- Prompt -
Collect each line of the entries that holds the string "round".

§ §

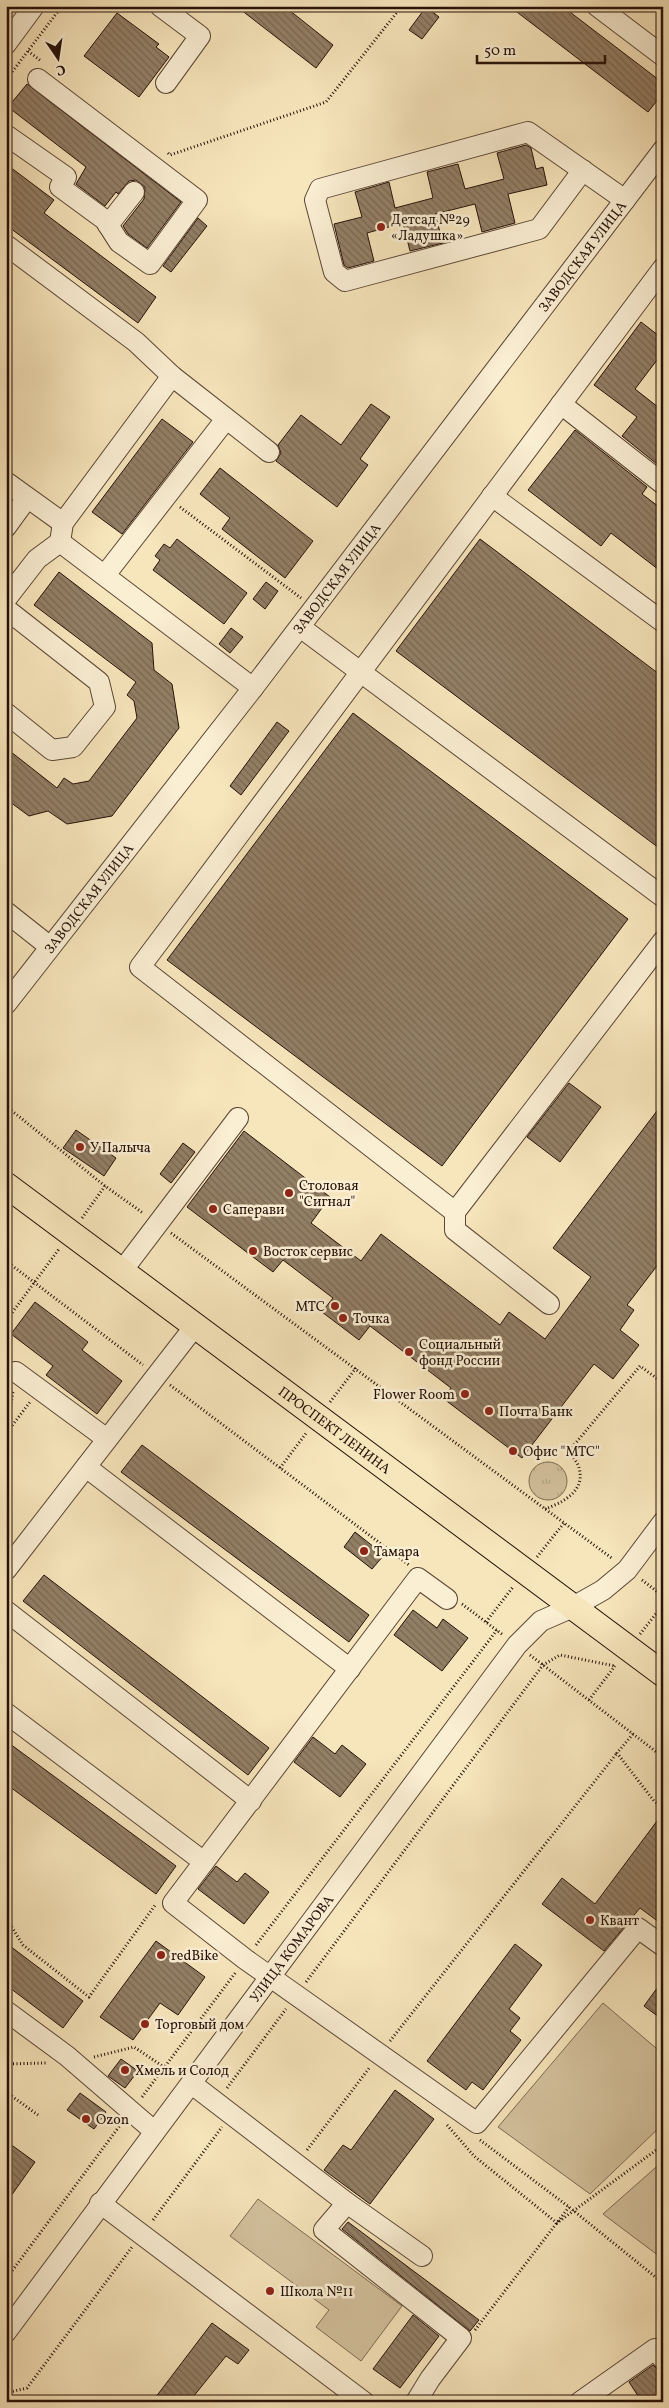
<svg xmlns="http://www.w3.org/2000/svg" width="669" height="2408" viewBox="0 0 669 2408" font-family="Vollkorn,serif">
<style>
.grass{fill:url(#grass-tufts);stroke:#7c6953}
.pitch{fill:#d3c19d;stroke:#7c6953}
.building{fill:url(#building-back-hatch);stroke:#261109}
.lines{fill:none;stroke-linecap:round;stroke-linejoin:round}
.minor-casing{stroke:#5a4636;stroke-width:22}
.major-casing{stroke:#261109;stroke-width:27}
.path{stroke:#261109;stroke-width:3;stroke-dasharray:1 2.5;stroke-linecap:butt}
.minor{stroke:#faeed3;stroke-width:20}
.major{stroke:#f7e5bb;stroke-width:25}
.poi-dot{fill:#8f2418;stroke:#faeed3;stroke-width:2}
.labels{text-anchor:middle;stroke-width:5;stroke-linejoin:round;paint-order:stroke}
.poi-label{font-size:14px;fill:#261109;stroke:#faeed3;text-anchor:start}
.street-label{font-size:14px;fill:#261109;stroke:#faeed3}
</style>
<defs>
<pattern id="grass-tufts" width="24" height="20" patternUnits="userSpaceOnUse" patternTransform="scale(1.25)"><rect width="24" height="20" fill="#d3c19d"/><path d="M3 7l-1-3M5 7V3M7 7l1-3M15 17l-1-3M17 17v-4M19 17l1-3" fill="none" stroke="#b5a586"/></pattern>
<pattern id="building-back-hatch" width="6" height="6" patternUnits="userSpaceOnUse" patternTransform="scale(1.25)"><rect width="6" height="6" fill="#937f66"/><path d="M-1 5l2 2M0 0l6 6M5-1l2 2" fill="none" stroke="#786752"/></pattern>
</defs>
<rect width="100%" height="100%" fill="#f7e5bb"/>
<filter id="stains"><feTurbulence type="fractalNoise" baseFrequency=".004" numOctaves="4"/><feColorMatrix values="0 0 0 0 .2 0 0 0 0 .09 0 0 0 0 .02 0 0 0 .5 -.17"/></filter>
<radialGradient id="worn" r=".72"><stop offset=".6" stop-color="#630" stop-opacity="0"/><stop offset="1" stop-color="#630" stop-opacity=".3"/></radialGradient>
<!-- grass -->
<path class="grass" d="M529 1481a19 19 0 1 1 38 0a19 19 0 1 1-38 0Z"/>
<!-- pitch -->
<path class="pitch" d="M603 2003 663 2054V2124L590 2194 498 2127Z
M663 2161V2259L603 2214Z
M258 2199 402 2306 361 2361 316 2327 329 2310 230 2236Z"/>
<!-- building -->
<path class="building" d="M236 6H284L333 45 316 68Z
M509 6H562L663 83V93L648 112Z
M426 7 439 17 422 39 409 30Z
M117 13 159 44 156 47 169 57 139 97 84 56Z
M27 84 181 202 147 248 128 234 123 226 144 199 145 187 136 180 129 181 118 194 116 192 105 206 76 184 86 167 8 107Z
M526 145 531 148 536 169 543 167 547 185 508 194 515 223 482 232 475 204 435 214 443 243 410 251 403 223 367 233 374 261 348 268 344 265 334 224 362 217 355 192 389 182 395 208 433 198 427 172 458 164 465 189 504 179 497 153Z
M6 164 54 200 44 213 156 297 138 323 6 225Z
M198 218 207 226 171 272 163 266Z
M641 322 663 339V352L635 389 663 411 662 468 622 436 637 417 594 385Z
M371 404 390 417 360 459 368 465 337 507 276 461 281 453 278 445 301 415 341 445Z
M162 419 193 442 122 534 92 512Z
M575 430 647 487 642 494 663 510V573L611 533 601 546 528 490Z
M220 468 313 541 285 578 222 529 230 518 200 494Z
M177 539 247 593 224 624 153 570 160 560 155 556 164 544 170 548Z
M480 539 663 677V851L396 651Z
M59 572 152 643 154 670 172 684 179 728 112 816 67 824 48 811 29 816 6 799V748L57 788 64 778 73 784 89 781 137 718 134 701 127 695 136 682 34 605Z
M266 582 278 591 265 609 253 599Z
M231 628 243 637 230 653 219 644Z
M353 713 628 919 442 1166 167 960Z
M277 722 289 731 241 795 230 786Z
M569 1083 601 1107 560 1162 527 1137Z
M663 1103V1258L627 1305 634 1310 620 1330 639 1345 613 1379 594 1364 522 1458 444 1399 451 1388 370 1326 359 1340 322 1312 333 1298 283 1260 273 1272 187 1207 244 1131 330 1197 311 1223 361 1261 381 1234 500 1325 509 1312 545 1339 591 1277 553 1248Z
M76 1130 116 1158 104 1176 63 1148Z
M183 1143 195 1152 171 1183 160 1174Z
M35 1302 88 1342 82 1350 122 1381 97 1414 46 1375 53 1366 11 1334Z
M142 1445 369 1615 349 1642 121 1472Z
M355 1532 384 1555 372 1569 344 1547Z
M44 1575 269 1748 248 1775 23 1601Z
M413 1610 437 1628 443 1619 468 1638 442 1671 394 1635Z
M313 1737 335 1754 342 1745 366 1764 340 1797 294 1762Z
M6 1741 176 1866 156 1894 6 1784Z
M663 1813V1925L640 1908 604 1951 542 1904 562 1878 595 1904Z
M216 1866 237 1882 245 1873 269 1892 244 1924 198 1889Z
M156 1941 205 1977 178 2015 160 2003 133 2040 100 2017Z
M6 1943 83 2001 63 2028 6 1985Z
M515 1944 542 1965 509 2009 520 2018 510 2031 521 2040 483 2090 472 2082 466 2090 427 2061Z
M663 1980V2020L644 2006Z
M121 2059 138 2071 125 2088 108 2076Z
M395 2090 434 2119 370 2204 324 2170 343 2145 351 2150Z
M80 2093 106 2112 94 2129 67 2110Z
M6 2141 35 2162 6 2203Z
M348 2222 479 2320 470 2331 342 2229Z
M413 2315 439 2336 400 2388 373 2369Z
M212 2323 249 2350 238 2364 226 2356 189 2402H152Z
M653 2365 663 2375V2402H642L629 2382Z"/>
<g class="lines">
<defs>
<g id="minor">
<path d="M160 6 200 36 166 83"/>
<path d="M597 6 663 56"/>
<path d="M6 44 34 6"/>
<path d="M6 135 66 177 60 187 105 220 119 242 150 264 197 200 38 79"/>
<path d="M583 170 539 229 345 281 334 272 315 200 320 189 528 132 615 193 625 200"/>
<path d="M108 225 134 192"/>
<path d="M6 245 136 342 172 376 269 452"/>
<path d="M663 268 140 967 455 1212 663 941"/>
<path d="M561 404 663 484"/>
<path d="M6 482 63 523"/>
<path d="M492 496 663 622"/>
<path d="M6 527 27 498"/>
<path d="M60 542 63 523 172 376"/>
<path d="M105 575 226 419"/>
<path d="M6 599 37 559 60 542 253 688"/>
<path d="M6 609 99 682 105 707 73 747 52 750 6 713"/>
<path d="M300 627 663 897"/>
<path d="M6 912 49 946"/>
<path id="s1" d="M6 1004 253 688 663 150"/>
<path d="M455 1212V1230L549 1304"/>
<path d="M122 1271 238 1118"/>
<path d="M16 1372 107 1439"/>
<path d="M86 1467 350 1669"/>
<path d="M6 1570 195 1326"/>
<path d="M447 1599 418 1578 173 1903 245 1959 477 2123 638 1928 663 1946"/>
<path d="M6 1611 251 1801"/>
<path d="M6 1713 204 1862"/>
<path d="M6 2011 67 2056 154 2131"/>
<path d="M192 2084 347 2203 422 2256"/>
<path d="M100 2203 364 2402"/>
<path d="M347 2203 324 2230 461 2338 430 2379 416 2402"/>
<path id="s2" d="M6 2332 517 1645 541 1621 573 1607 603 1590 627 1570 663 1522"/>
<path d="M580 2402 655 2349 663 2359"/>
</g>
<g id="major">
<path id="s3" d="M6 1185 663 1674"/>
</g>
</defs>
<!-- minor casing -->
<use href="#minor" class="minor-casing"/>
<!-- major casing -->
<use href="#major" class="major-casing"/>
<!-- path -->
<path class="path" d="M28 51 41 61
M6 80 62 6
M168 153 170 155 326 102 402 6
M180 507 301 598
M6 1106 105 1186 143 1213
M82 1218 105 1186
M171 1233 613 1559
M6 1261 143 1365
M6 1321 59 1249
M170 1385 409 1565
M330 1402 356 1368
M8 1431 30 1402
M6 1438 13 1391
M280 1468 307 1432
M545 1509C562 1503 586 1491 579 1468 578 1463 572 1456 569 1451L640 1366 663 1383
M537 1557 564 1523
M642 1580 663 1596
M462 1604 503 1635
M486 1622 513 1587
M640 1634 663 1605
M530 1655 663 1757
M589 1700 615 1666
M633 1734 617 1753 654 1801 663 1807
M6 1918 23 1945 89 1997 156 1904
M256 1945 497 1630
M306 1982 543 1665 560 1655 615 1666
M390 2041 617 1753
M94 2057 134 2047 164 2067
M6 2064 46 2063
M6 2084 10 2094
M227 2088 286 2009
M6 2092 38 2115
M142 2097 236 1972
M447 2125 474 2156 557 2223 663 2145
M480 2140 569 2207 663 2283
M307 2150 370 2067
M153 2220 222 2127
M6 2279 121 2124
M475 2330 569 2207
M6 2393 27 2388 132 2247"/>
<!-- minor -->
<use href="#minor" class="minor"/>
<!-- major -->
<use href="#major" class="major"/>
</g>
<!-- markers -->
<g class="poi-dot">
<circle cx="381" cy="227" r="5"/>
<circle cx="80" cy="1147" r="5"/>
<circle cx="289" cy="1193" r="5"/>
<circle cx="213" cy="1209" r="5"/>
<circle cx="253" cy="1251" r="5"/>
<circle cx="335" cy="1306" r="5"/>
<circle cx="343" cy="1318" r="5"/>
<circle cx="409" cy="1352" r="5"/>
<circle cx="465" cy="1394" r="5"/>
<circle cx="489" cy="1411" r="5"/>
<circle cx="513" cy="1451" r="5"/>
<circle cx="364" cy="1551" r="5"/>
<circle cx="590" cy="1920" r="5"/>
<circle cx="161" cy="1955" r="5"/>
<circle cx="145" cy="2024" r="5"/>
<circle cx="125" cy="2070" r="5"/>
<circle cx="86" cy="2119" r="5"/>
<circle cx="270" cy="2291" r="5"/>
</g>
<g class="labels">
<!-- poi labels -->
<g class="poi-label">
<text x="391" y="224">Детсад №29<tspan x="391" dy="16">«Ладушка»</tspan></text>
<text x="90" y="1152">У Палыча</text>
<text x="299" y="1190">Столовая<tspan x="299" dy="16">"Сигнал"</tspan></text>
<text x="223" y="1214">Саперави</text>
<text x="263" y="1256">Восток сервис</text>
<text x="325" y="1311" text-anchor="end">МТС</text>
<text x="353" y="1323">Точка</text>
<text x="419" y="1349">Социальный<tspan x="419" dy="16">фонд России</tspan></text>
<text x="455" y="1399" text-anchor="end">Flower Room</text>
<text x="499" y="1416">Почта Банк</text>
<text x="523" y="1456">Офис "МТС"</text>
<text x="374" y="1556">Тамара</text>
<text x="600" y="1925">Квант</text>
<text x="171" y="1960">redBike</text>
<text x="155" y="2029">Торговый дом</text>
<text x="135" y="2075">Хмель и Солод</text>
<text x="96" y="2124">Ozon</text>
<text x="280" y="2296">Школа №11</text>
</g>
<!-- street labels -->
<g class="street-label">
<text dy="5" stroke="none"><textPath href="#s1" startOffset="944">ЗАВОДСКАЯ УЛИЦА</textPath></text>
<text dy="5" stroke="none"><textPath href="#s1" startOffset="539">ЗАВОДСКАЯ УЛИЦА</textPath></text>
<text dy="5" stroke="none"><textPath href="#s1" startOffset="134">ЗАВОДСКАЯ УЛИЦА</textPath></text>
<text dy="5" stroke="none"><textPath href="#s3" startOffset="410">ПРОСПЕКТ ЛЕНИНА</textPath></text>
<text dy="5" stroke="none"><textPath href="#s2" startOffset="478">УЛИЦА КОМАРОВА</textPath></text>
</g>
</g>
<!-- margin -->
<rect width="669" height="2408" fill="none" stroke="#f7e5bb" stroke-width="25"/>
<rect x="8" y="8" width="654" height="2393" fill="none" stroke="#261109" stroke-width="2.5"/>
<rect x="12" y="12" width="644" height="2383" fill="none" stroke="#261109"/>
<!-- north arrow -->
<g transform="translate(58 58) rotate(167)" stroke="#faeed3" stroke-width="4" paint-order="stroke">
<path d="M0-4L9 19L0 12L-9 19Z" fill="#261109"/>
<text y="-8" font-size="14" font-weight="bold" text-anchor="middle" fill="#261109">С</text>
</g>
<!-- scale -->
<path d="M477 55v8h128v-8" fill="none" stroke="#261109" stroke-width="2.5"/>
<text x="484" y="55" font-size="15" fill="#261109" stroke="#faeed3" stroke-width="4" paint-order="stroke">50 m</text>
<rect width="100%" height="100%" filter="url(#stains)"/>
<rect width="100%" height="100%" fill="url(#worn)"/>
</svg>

§ §

- Exercise answer -
.lines{fill:none;stroke-linecap:round;stroke-linejoin:round}
.labels{text-anchor:middle;stroke-width:5;stroke-linejoin:round;paint-order:stroke}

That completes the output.